Les institutions financières traditionnelles se préparent à transférer des milliers de milliards de dollars d'actifs on-chain, mais le risque de piratages et d'exploits les en dissuade, selon Ronghui Gu, PDG de la société de sécurité blockchain CertiK.
« En ce moment, de plus en plus d'institutions cherchent à transférer des actifs on-chain », a déclaré Gu à CoinDesk lors d'une interview. « Elles imaginent que, disons dans 10 ans, plusieurs milliers de milliards de dollars — voire des dizaines de milliers de milliards de dollars — d'actifs vont migrer on-chain. »
Cette migration potentiellement massive d'actifs financiers se heurte à un obstacle, car bien que les banquiers et les institutions traditionnelles souhaitent tirer parti de l'efficacité des registres décentralisés, la réalité opérationnelle actuelle reste trop risquée pour les allocateurs de capitaux conservateurs.
« Lorsqu'ils transfèrent des actifs on-chain, ils doivent faire face à toutes ces attaques par IA, ces vulnérabilités de smart contracts, ces manipulations d'oracles et ces piratages de bridges cross-chain », a expliqué Gu. « C'est donc considéré comme l'un des principaux obstacles pour que toute cette TradFi transfère des milliers de milliards de dollars d'actifs on-chain. »

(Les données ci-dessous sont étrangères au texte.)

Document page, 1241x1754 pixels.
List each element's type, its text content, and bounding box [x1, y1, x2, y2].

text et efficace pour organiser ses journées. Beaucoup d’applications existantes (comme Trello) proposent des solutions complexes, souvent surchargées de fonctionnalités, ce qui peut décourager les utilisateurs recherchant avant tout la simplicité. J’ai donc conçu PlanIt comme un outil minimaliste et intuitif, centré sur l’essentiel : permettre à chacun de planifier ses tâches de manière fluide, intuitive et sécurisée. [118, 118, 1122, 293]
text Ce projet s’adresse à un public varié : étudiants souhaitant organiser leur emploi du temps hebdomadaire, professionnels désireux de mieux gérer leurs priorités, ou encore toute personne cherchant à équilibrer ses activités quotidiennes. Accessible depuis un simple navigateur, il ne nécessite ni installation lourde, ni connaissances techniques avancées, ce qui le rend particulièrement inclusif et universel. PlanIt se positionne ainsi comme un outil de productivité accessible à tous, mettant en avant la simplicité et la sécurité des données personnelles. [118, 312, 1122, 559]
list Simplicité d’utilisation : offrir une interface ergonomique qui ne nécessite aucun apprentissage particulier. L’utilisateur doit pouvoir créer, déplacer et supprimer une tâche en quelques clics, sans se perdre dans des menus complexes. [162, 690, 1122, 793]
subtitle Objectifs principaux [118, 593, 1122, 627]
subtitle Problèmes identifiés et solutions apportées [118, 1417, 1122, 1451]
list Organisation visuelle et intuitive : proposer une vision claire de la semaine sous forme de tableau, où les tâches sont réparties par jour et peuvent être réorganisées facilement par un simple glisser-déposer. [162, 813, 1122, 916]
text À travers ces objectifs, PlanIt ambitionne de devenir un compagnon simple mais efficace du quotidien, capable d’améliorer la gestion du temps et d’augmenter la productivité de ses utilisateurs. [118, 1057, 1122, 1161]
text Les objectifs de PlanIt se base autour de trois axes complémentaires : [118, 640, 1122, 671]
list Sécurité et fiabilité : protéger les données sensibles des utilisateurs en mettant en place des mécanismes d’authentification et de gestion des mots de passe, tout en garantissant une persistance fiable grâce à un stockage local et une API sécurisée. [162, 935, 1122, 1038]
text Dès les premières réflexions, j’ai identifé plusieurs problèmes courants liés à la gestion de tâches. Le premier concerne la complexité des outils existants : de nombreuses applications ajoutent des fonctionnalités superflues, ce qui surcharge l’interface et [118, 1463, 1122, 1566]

Gu a affirmé que ces inquiétudes sont légitimes, notant que CertiK a détecté des piratages presque chaque jour en avril, ce qui en fait le pire mois depuis quatre ans, alimenté principalement par des attaques pilotées par l'IA. « Avril a été le pire mois depuis quatre ans, avec seulement trois jours sans piratage », a déclaré Gu, ajoutant que CertiK estime que cette hausse soudaine n'aurait pu être possible qu'avec l'IA.
Drift Protocol et Kelp Dao ont été piratés par des cybercriminels nord-coréens en avril lors de deux exploits qui ont drainé près de 600 millions de dollars des deux pools de prêts crypto. En février 2025, Bybit a subi une attaque de 1,46 milliard de dollars, décrite comme le plus grand piratage de tous les temps.
Les données de DefiLlama ont récemment montré que plus de 1,1 milliard de dollars avaient été perdus à cause de piratages DeFi en un an, révélant comment les vulnérabilités dans les infrastructures cross-chain peuvent rapidement se propager à l'ensemble de l'écosystème.
L'échec opérationnel persistant est le principal symptôme de ce que Gu appelle un « jeu inéquitable » en faveur des acteurs malveillants, car ils disposent de ressources infinies.
Des poches sans fond
Les hackers se concentrent sur les protocoles très lucratifs avec une valeur totale verrouillée (TVL) massive, ce qui les incite économiquement à injecter d'immenses capitaux dans leurs exploits.
Un seul attaquant de protocole peut facilement dépenser entre 10 000 et 20 000 dollars en tokens informatiques pour maintenir des moteurs avancés effectuant des analyses de vulnérabilités continues contre un protocole pendant des jours ou des semaines. À l'inverse, a déclaré Gu, les défenseurs de protocoles opèrent sous des contraintes budgétaires strictes et localisées propres à chaque projet.
« Nous avons 5 000 clients », a expliqué Gu. « Lorsque nous recevons une demande d'un client, il y a un budget. Nous dépenserons des tokens ainsi que des experts humains dans le cadre de ce budget. » Cela crée un écart structurel massif : tandis qu'une équipe de défense est liée par un contrat commercial strict pour analyser un protocole en quelques heures, les machines d'un hacker ou d'un groupe de hackers ne cessent jamais de chercher la moindre faille dans le code.
Gu a déclaré que les exploits ont gagné en rapidité et en efficacité avec l'IA, et ce qui est encore plus préoccupant, c'est que la tendance quasi quotidienne observée en avril pourrait se poursuivre jusqu'à la fin de cette année.